Using Game Theory for Automated Evaluation of LLMs’ Reasoning
Large language models (LLMs) with a billion or even a trillion data parameters are a popular industry technology, but the safety and effectiveness of these models in mission-critical domains has yet to be determined. Accordingly, Livermore researchers are developing evaluation pipelines like GTBench, which provides a set of competitive game theory tasks to demonstration where LLM reasoning succeeds or fails.
Developed by LLNL computer scientists James Diffenderfer and Bhavya Kailkhura and colleagues from six universities, GTBench assesses LLM reasoning according to how they respond to different types of scenarios: complete versus incomplete, deterministic versus probabilistic, static versus dynamic. In a new paper accepted to the 38th Annual Conference on Neural Information Processing Systems (NeurIPS), the team explores the factors essential to LLMs’ planning & strategic reasoning abilities alongside first-of-its-kind performance benchmarking.

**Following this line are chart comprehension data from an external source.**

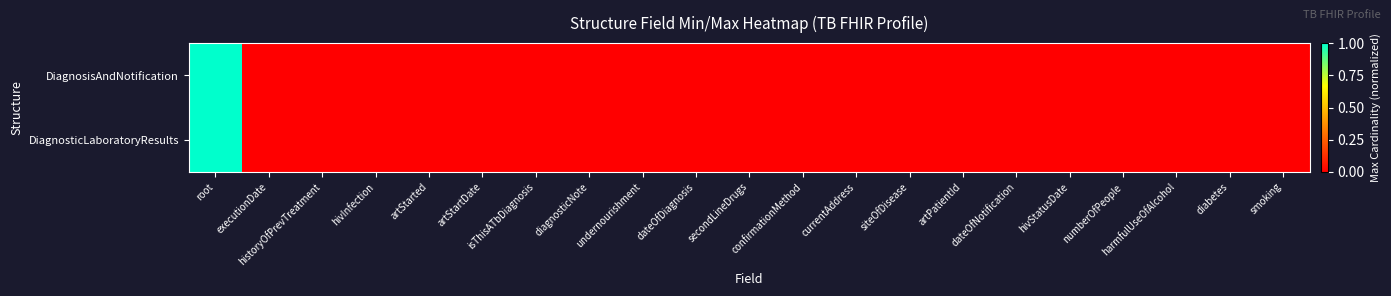

At which category is the sum across all series the highest?

root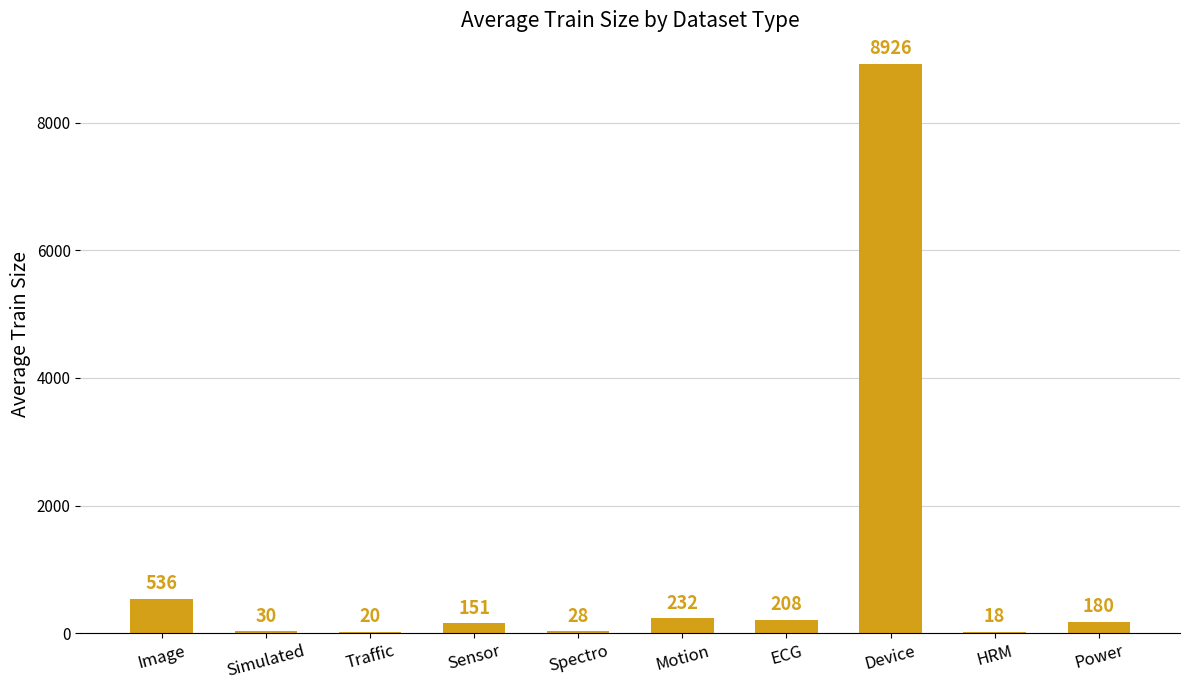

Where is the data nearest to the value 4472?

Image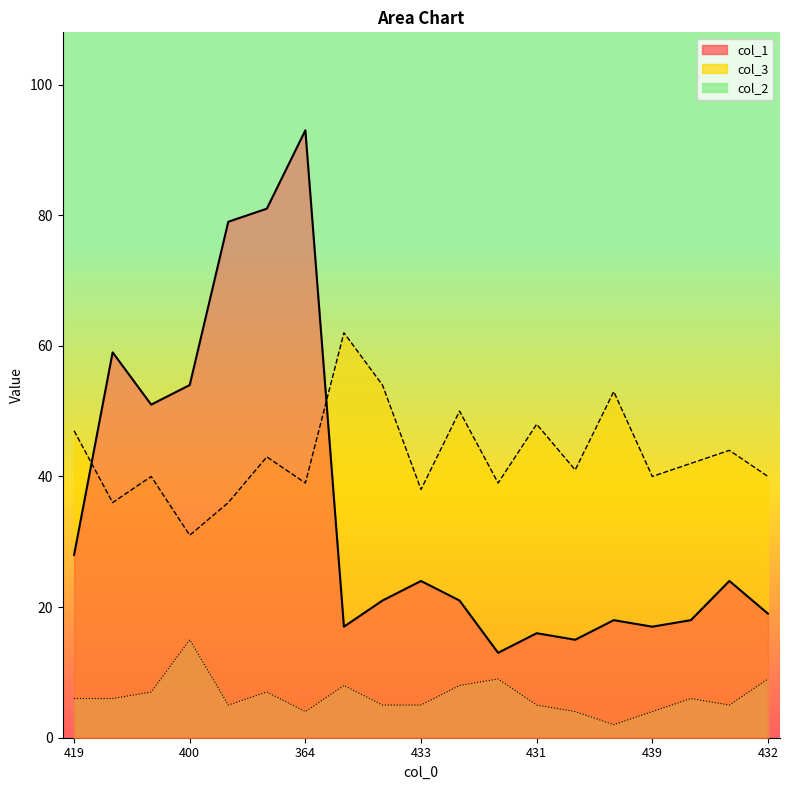

Which label corresponds to the largest value in the chart?

364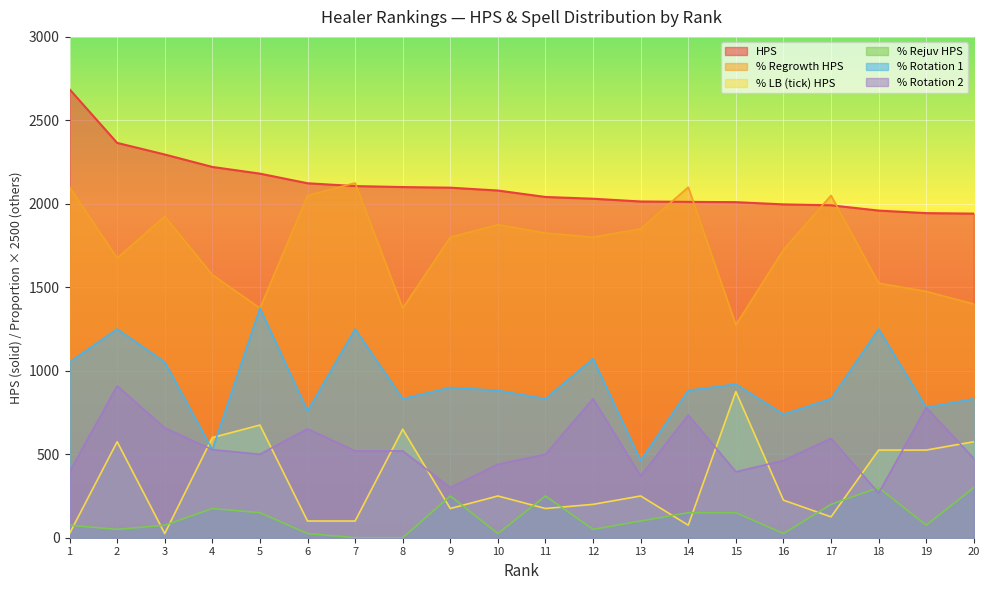

Reading right to left, transcribe all the data shown in this chart.

HPS: 1941.4	1944.3	1959.7	1991.2	1996.7	2010.1	2011.8	2014.1	2030.6	2041.1	2079.7	2096.8	2100.5	2106.3	2123.3	2180.9	2221.0	2295.5	2365.0	2686.0
% Regrowth HPS: 1400.0	1475.0	1525.0	2050.0	1725.0	1275.0	2100.0	1850.0	1800.0	1825.0	1875.0	1800.0	1375.0	2125.0	2050.0	1375.0	1575.0	1925.0	1675.0	2100.0
% LB (tick) HPS: 575.0	525.0	525.0	125.0	225.0	875.0	75.0	250.0	200.0	175.0	250.0	175.0	650.0	100.0	100.0	675.0	600.0	25.0	575.0	25.0
% Rejuv HPS: 300.0	75.0	300.0	200.0	25.0	150.0	150.0	100.0	50.0	250.0	25.0	250.0	0.0	0.0	25.0	150.0	175.0	75.0	50.0	75.0
% Rotation 1: 832.5	780.0	1250.0	832.5	740.0	920.0	882.5	462.5	1072.5	832.5	882.5	900.0	832.5	1250.0	760.0	1375.0	527.5	1052.5	1250.0	1052.5
% Rotation 2: 475.0	780.0	267.5	595.0	462.5	395.0	735.0	370.0	832.5	500.0	440.0	300.0	520.0	520.0	652.5	500.0	527.5	657.5	910.0	395.0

“Prior to GTBench, many benchmarks relied on manually curated datasets to measure the reasoning abilities of LLMs. However, as such, settings are not scalable and are static, we curated a selection of game-theoretic tasks where an LLM can be pitched against another LLM (or traditional solvers), thus, automatically measuring their strategic reasoning blind spots. The tasks in our Game-Theoretic Benchmark [GTBench] have clear rules and guidelines making them easy to understand but challenging without reasoning capabilities,” Diffenderfer states.
For example, in the dynamic gaming task called the Iterated Prisoner’s Dilemma, models cooperate with or deceive each other, then learn from previous rounds. Models must engage in sequential decision-making before making the next move in the game. One performance measurement involves comparing the actual outcome with the best possible outcome—a metric known as regret.

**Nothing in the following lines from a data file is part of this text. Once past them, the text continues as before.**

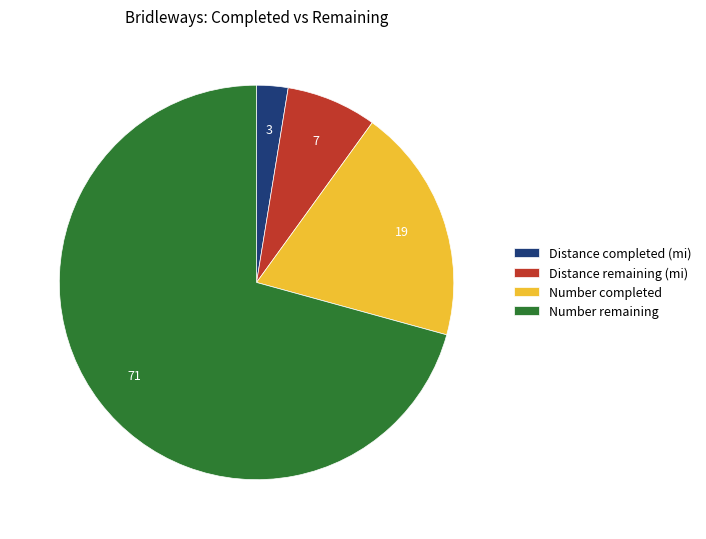

Does Distance remaining (mi) account for over 50% of the chart?

No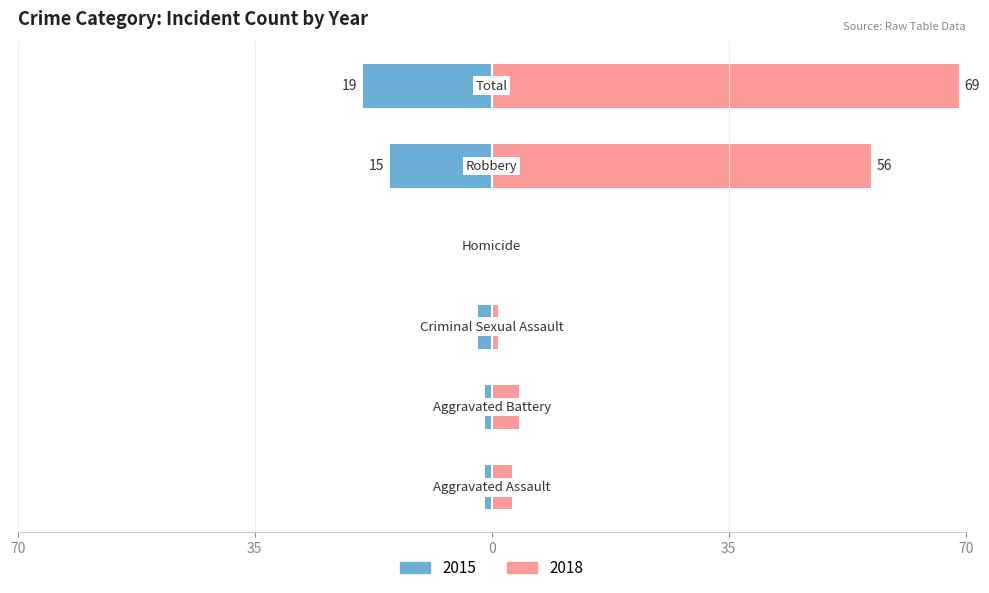

What is the label of the 6th bar from the left?

Total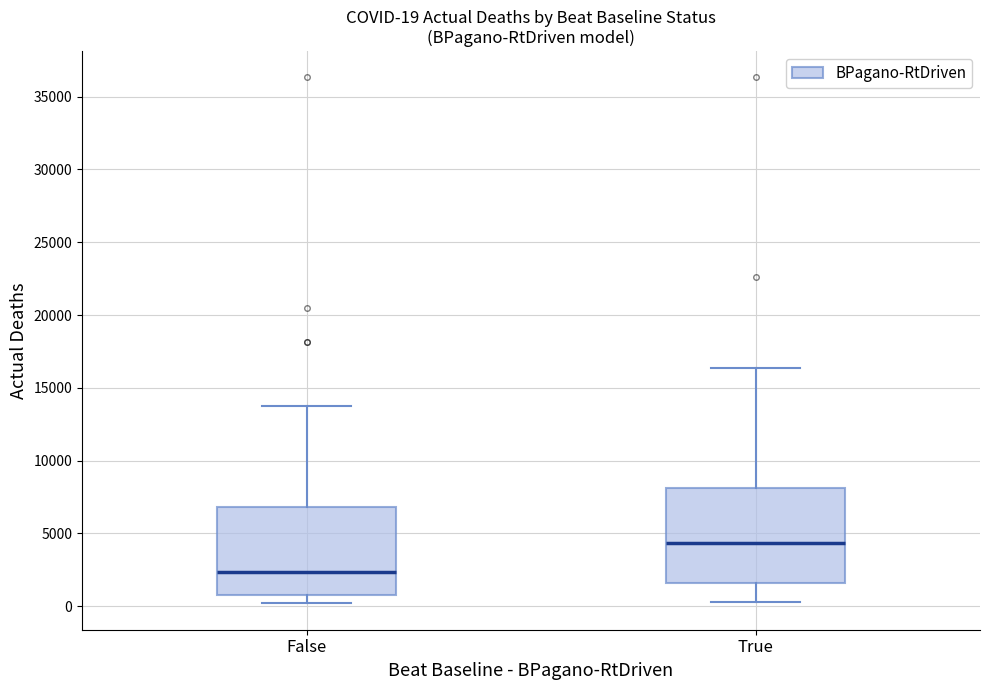

Which box has the highest median line?

True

The team evaluated three frontier open-source and two commercial LLMs, discovering that models exhibit intrinsic failure in complete and deterministic games, though they are more task proficient in incomplete and probabilistic games. “Our analysis offers a more nuanced understanding of LLMs’ capabilities and limitations, highlighting that despite significant advancements in AI, many challenges remain unresolved, necessitating further efforts to develop reliable AI solutions for the DOE mission space,” notes Kailkhura. (Image at left: Performance of four LLMs are compared for two types of gaming tasks. In the static Blind Auction task, the models simultaneously submit bids without knowing the other bids. See also Table 5 in the paper linked above, showing completion rates of LLMs and agents across all the games.)

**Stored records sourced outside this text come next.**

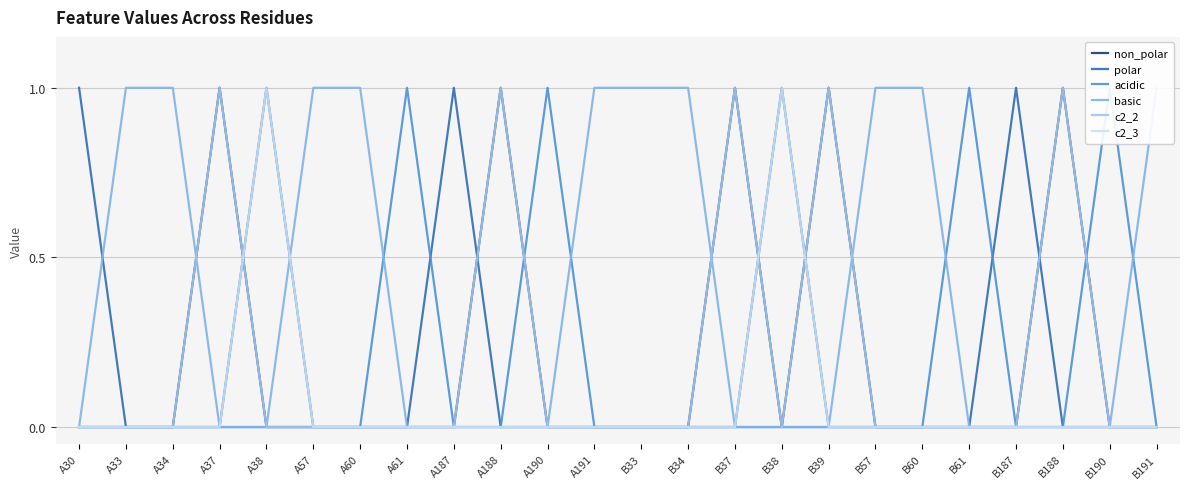

Rank the series at A188 from lowest to highest value.

polar, acidic, basic, c2_3, non_polar, c2_2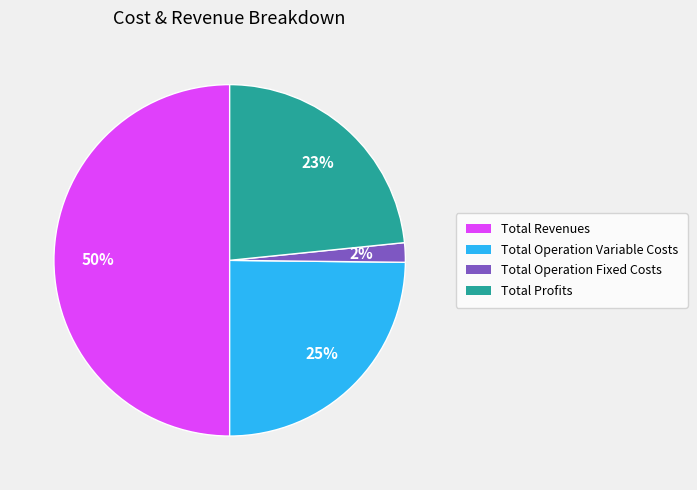

How many segments does this pie chart have?

4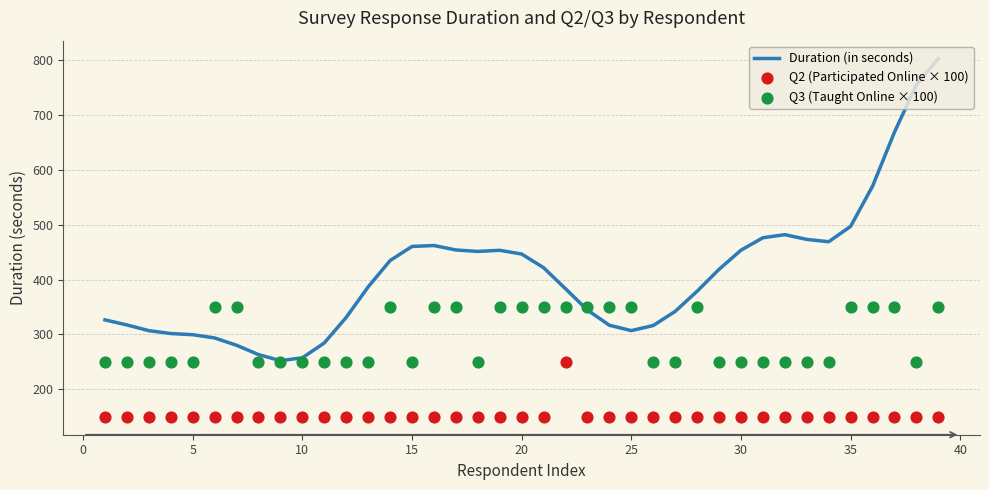

Which series reaches the minimum Y coordinate?

Q2 (Participated Online × 100)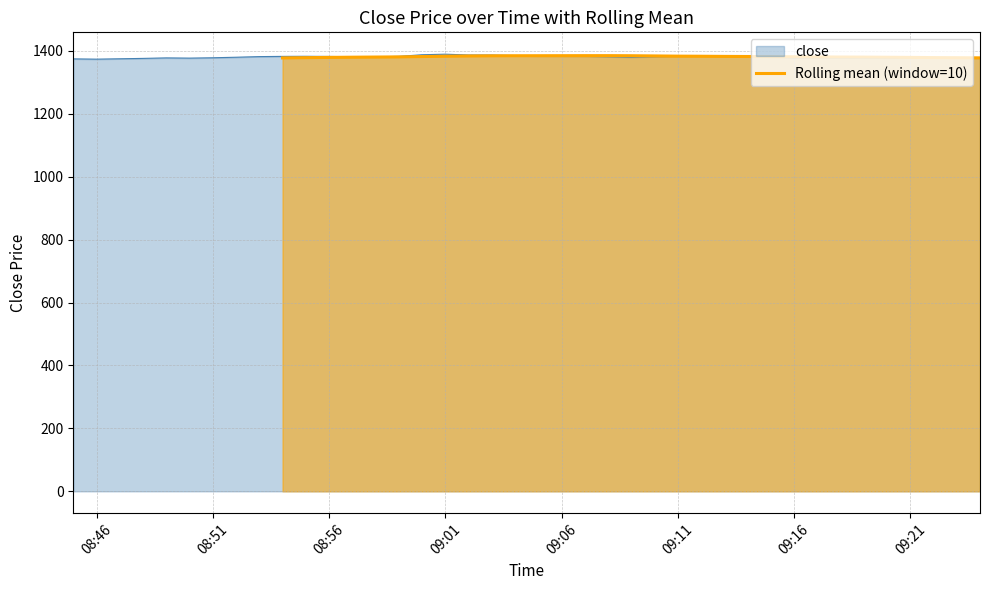

Does the chart have visible grid lines?

Yes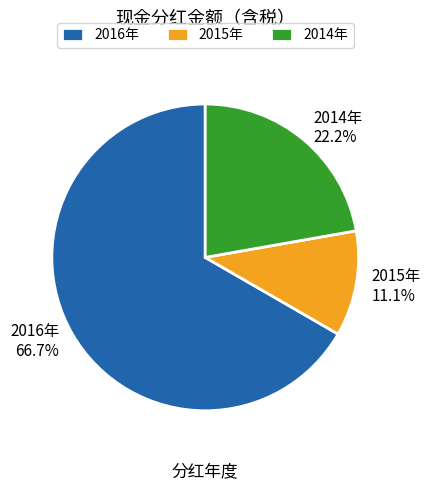

To the nearest percent, what is the difference between the largest and smallest slice percentages?

56%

Meet an LLNL Data Scientist
Leno da Silva is a reinforcement learning researcher in LLNL’s Computational Engineering Division where he intends to make an impact with his work. Leno works primarily on the Generative Unconstrained Intelligent Drug Engineering (GUIDE) project developing ML approaches for the rapid design of antibody therapeutics. Leno says he is grateful to be working on data science and AI at such a pivotal time, noting, “It is exciting and challenging to keep up with the accelerated pace of research on AI and contribute with advances in applications of relevance to national defense.” Leno has contributed to several other projects including smart transportation, AI-powered power converter design, and AI-based sepsis treatments, and he now coordinates the DSI’s technical outreach activities including the seminar series. Leno also mentors students and sees the experience as a way to share knowledge and learn with a new generation of researchers. Before his time at LLNL, Leno completed his PhD at the University of São Paulo, Brazil, and worked as a postdoc at the Advanced Institute for AI. He published several papers during the past year and co-organized the Lab’s AI Safety Workshop in April.